Debian has become a distribution whose supporters are clearly more interested in scoring points off each other than creating a serious Linux distribution. It is a group where far too many of its people are far more concerned with moronic minutiae than they are with development.
Is it any wonder that Ubuntu took Debian's old and great code and produced a wonderful distribution from it, when Debian's own developers couldn't cut the mustard?
I think it's clear why Ubuntu rules. Debian's best and brightest left for Ubuntu because there, with a formal organization and a focus on coding instead of petty personal politics, development gets done. In Debian, everything becomes a subject for debate and delay.
It's possible that Debian may yet rise off its death-bed. Dunc-Tank is part of the medicine it needs to get well. But, unless the patient stops fighting with itself, Debian will continue its decline and die.
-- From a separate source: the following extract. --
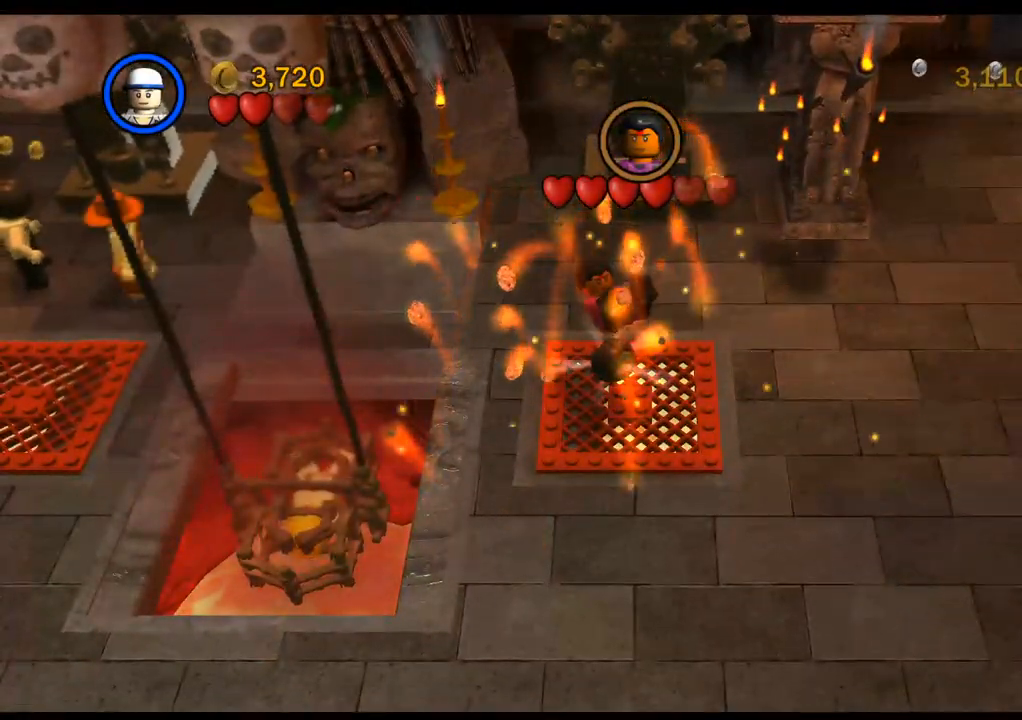
{"buttons": [], "left_stick": "center", "right_stick": "center", "events": []}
If it does die, we'll miss it -- but in Ubuntu and the other Linux distributions that have been based on the best of it, its DNA will live on.
4 comments:
I think the biggest problem with Debian is its democracy and decision making. Other distros, like Ubuntu, have a head and what he says goes, no arguement, no debate, no democracy, its just done. Put someone in charge for a good while with a backup team and let it run...
Hello James,
You're right!
Sometimes democracy poses its own problems...
Well, Democracy is the least worse solution, just that.
The problem is lack of maturity in some developers.
I hope Debian community'll know how to fight its inner demons and keep going to final world domination ;)
I think Debian gonna survive...and Yes, you are right Rakesh!